◆ Information supplied ◆
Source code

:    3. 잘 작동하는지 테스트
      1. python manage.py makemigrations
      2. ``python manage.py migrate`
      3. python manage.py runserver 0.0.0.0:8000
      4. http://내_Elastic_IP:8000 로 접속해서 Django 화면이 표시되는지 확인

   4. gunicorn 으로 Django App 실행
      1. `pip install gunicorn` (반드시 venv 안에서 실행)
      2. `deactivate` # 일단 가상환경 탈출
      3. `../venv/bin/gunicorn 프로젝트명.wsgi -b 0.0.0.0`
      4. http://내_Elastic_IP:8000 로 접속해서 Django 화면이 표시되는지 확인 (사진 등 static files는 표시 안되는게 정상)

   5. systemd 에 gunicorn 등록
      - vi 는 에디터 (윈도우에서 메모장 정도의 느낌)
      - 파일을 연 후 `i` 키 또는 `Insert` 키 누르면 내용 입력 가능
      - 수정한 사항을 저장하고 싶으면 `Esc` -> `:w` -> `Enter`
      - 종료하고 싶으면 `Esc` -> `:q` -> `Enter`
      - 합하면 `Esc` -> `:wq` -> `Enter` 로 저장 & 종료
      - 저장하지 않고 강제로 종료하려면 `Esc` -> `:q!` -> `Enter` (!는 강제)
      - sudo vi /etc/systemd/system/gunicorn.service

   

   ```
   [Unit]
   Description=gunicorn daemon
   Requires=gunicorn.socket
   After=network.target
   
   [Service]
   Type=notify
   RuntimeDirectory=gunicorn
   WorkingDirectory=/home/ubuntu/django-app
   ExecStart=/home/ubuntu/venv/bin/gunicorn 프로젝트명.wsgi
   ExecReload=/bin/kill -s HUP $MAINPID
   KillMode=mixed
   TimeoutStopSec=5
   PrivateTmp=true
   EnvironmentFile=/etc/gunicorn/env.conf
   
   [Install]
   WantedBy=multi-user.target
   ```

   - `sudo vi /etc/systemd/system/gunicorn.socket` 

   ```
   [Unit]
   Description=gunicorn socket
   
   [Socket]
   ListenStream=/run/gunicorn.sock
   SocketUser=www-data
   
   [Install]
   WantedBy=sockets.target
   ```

◆ Assigned task ◆
Please go over the data above and copy each line with "ubuntu" in it.

◆ Response box ◆
   WorkingDirectory=/home/ubuntu/django-app
   ExecStart=/home/ubuntu/venv/bin/gunicorn 프로젝트명.wsgi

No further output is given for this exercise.